Let $ SU_2 $ be the group of 2 by 2 unitary matrices with determinant 1. $ SU_2 $ contains the binary icosahedral group $ I^* $ as a closed subgroup. Since $ SU_2 $ is compact and $ I^* $ is a closed subgroup then by Mostow-Palais theorem there exists a representation $ \pi: SU_2 \to GL(V) $ and some $ v \in V $ such that stabilizer of $ v $ $$ \{g \in SU_2: \pi(g)v=v \} $$ is exactly $ I^* $. And thus the orbit of $ v $ $$ \mathcal{O}_v:=\{ \pi(g)v : g\in SU_2 \} $$ is exactly $ SU_2/I^* $, which is the Poincare homology sphere.
The same story is true with $ SO_3(\mathbb{R}) $ and the icosahedral group $ I $. Since $ SO_3(\mathbb{R}) $ is compact and $ I $ is a closed subgroup then again by Mostow Palais there exists some representation $ \pi: SO_3(\mathbb{R}) \to GL(V) $ and some $ v \in V $ such that the stabilizer of $ v $ is $ I $ and the thus the orbit of $ v $ is $ SO_3(\mathbb{R})/I $, which is again the Poincare homology sphere.

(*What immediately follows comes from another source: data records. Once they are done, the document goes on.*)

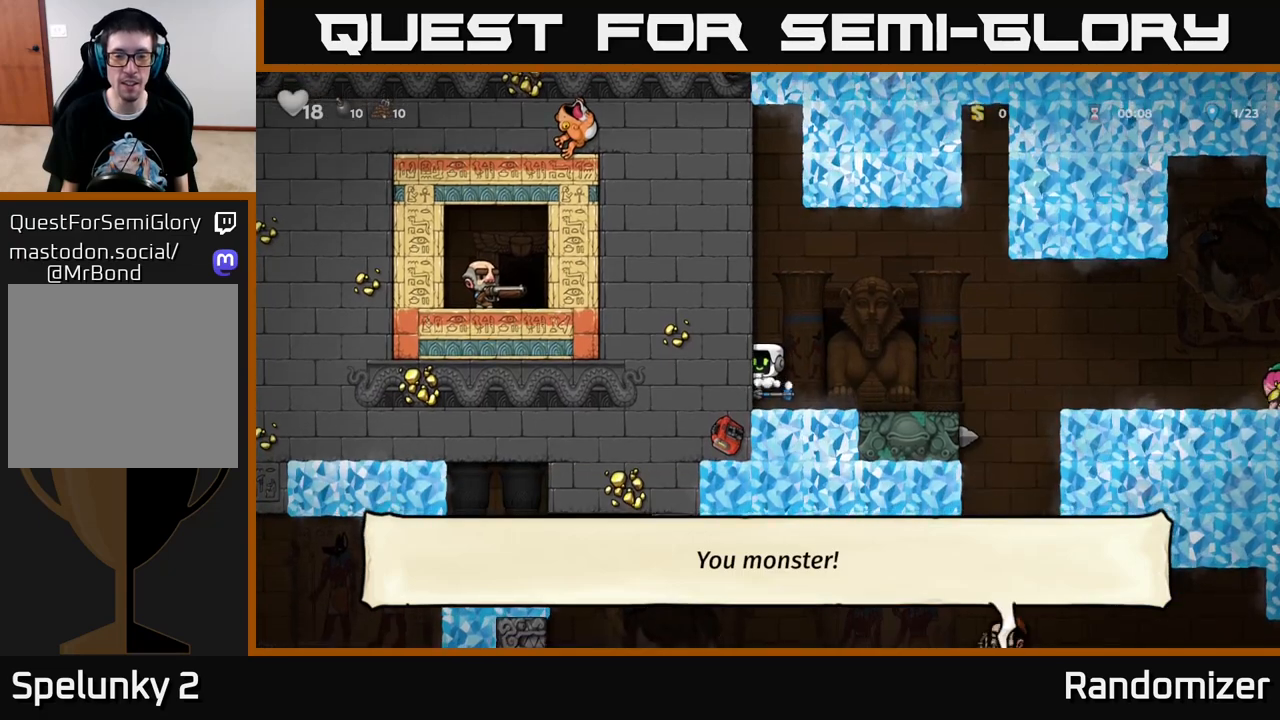
{"buttons": ["DPAD_RIGHT"], "left_stick": "center", "right_stick": "center", "events": [[50, "X", "down"], [183, "X", "up"], [267, "DPAD_DOWN", "up"], [400, "DPAD_RIGHT", "down"]]}
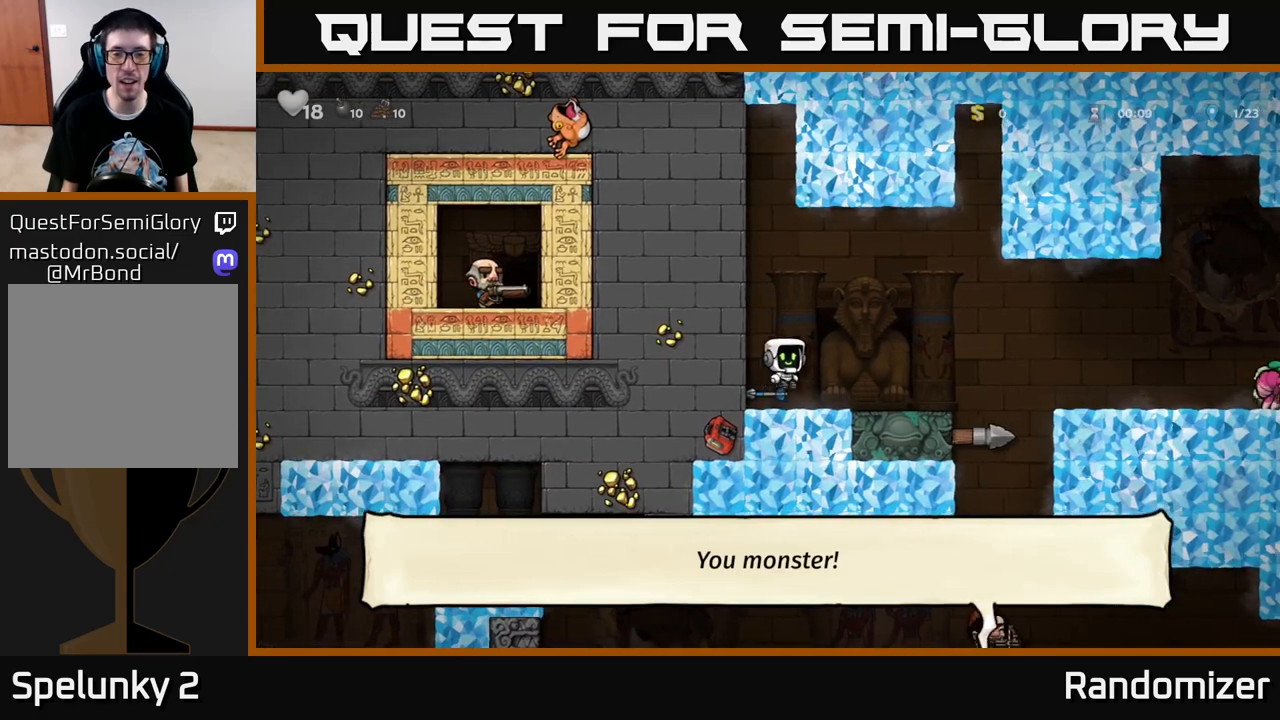
{"buttons": ["DPAD_DOWN"], "left_stick": "center", "right_stick": "center", "events": [[17, "DPAD_RIGHT", "up"], [183, "DPAD_LEFT", "down"], [417, "DPAD_LEFT", "up"], [433, "DPAD_DOWN", "down"]]}
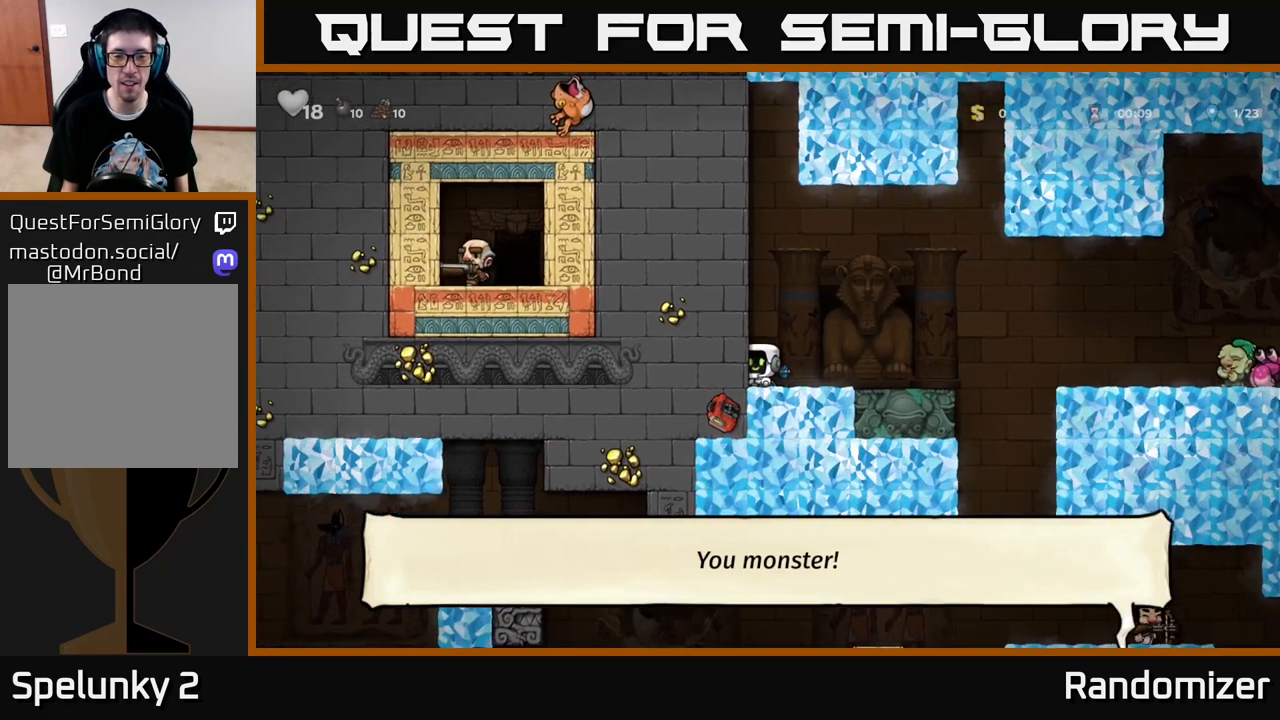
{"buttons": [], "left_stick": "center", "right_stick": "center", "events": [[17, "X", "down"], [117, "X", "up"], [133, "DPAD_DOWN", "up"], [233, "DPAD_RIGHT", "down"], [333, "DPAD_RIGHT", "up"]]}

I am looking for some representation $ \pi $ and vector $ v $ such that the orbit of $ v $ is the Poincare homology sphere.
What I have tried so far:
(1) The identity irrep of $ SU_2 $ on $ \mathbb{C}^2 $. All the nonzero vectors have trivial stabilizer and have orbit $ S^3$.
(2) The identity irrep of $ SO_3(\mathbb{R}) $ on $ \mathbb{R}^3 $. All nonzero vectors have stabilizer a circle and orbit a 2 sphere.
(3) There is an irrep of $ SO_3(\mathbb{R}) $ on the 5 dimensional real vector space of traceless symmetric real 3 by 3 matrices given by conjugation $$ \pi(g)M=gMg^{-1} $$ but since every symmetric matrix is orthogonally diagonalizable every orbit is the orbit of a diagonal matrix and thus either $ \mathbb{RP}^2 $ when there is a repeated eigenvalue or it is the prism manifold with fundamental group the 8 element quaternion group when every eigenvalue is distinct.
Final note:
Although I'm most interested in actually finding the representation $ \pi $ and the vector $ v $, I would also be interested in bounds on the dimension of the such a $ \pi $. Like some sort of equivariant Whitney embedding theorem that says for a manifold $ M $ of dimensions $ n $ with a transitive compact group action then there always exists a representation of dimension $ 2n $ or less which realizes $ M $ as the orbit of some vector.
The representation of $ SO_3 $ is on the 13 dimensional real vector space of homogeneous degree 6 polynomials in three real variables $ x,y,z $. The vector with stabilizer the icosahedral group (and thus orbit the Poincare homology sphere) is the harmonic polynomial $$ 21(2-\sqrt{5})(x^2-\phi^2y^2)(y^2-\phi^2z^2)(z^2-\phi^2x^2)+(x^2+y^2+z^2)^3 $$ where $ \phi $ is the golden ratio. 13 is the minimal dimension for which such an orbit arises.